▸ **Document segment**:
----

We had the opportunity to examine the new M6 ahead of this announcement, and it is an absolutely gorgeous combination. The camera appears to be a perfect reproduction of the original M6, and the black finish is excellent, similar to that on the current M11 but a little shinier and smoother. It looks and feels just right, and I am certain this will be a winner for Leica. It will sell like hotcakes (to coin a phrase).

I defy any Leica enthusiast not to lust after this lovely little camera. And the silver steel-rim lens (see separate announcement) perfectly complements the reincarnated body, so that’s another burden for your credit card to bear.

The 2022 camera also incorporates a modern version of the M rangefinder, with an 0.72x magnification. It is equipped with a battery warning indicator, and the top cover has also been redesigned, now milled from solid brass covered by an abrasion-resistant lacquer. This replaces the previous version’s die-cast zinc.

----

▸ **List of tasks**:
- A) According to the passage on the new M6, what magnification does the camera's rangefinder have?
- B) Reproduce part of the passage on the new M6 word for word, beginning at "I defy any Leica" and stopping after "card to bear.".

Transcribed page contents:
----

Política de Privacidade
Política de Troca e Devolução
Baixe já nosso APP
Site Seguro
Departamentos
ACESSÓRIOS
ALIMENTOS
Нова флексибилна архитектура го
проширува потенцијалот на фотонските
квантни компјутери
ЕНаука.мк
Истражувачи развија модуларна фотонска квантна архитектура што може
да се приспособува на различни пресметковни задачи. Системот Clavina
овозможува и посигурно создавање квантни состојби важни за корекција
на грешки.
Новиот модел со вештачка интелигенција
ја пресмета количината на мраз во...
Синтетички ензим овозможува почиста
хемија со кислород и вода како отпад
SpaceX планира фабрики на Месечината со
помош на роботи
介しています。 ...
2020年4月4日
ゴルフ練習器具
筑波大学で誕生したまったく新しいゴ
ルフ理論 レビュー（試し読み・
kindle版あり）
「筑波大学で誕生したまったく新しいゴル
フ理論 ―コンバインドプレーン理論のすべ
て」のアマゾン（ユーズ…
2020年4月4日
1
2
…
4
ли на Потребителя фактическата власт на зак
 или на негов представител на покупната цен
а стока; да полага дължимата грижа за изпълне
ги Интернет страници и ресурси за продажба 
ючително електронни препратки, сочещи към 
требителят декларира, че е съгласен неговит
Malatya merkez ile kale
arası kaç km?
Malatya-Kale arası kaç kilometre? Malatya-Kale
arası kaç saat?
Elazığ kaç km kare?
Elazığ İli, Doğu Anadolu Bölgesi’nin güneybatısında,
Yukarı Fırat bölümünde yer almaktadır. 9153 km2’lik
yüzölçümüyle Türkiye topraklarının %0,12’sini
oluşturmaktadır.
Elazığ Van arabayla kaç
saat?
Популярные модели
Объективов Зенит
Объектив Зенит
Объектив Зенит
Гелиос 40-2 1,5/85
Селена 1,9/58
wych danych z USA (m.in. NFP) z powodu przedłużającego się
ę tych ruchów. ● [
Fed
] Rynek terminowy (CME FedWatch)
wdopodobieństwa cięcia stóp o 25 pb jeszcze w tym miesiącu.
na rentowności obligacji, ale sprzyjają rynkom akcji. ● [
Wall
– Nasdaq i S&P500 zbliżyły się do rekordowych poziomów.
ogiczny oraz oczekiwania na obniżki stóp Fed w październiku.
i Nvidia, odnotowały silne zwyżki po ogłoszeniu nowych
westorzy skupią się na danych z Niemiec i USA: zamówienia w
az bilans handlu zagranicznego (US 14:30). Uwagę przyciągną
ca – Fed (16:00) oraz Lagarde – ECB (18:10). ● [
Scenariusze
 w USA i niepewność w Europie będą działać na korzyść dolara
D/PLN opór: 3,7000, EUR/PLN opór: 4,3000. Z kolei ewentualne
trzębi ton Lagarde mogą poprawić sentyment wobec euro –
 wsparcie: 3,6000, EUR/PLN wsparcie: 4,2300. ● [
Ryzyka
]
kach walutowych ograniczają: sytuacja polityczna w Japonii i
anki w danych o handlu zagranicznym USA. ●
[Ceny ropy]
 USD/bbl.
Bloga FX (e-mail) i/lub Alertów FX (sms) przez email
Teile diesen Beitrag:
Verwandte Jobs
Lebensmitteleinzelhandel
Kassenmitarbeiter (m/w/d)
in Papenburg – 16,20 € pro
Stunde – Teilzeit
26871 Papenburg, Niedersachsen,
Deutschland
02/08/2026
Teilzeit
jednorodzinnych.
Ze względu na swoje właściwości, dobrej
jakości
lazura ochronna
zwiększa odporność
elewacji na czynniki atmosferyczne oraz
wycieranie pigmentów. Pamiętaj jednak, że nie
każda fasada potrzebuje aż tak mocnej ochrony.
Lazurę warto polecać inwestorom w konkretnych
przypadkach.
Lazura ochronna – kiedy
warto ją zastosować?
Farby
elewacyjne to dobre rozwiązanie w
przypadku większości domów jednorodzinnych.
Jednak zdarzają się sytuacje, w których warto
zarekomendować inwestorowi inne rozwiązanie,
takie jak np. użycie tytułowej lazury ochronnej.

----

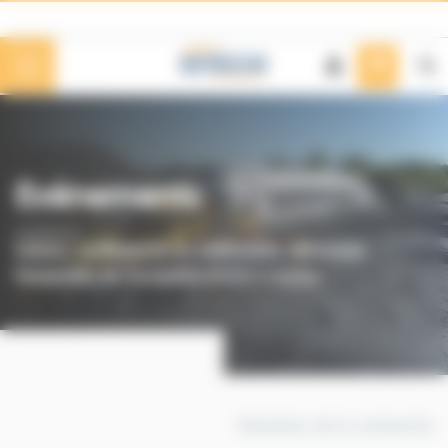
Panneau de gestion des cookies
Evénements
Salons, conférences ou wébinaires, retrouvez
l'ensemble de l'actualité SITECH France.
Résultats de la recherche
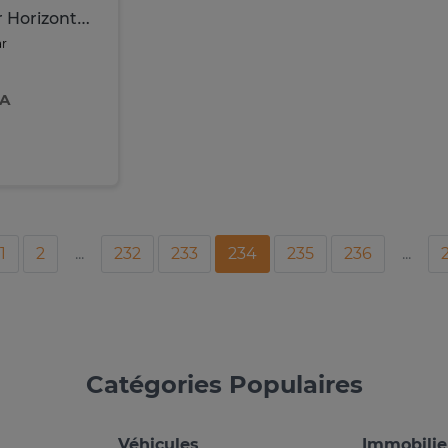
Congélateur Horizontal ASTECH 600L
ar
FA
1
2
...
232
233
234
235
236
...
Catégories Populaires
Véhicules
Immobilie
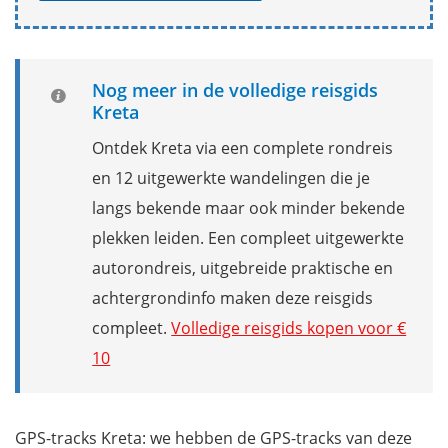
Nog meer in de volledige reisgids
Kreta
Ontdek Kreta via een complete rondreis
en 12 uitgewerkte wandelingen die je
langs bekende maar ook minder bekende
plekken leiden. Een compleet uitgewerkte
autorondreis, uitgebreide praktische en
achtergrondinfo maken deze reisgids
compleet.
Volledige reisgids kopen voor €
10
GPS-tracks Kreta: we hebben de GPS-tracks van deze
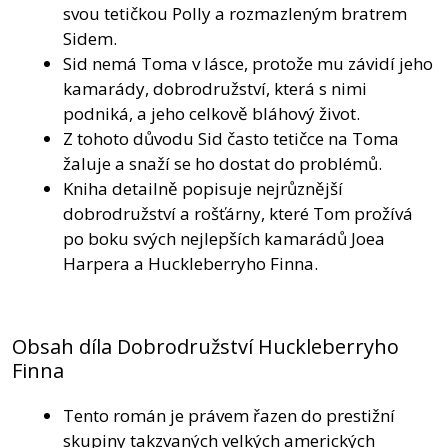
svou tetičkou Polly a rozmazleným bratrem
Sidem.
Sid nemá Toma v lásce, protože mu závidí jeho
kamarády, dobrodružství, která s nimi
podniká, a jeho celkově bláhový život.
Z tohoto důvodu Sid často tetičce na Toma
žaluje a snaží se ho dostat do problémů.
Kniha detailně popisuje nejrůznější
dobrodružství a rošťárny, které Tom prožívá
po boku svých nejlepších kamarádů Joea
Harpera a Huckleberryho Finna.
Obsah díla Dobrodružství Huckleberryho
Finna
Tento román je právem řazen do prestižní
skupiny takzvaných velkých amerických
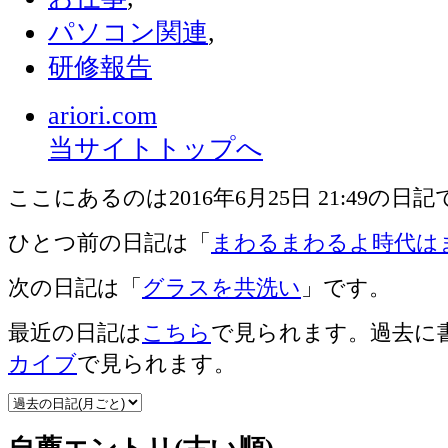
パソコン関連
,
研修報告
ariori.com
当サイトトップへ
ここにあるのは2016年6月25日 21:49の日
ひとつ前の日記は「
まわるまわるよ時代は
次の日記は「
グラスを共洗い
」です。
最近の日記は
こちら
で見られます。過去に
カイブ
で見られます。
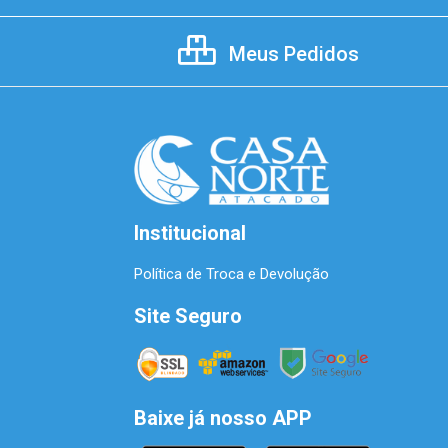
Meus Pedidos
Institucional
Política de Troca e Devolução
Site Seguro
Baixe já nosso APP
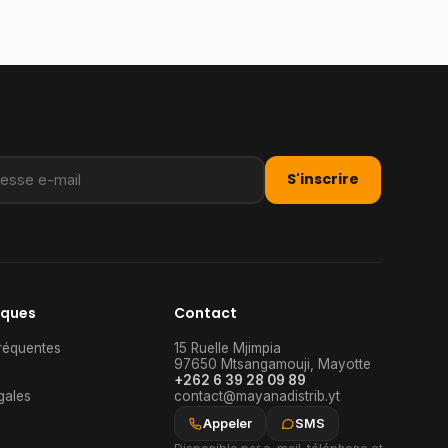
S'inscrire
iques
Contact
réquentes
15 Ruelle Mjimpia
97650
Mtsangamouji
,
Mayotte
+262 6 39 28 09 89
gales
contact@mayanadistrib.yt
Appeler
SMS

----

▸ **Exercise responses**:
- A) The rangefinder has a 0.72x magnification.

- B)
I defy any Leica enthusiast not to lust after this lovely little camera. And the silver steel-rim lens (see separate announcement) perfectly complements the reincarnated body, so that’s another burden for your credit card to bear.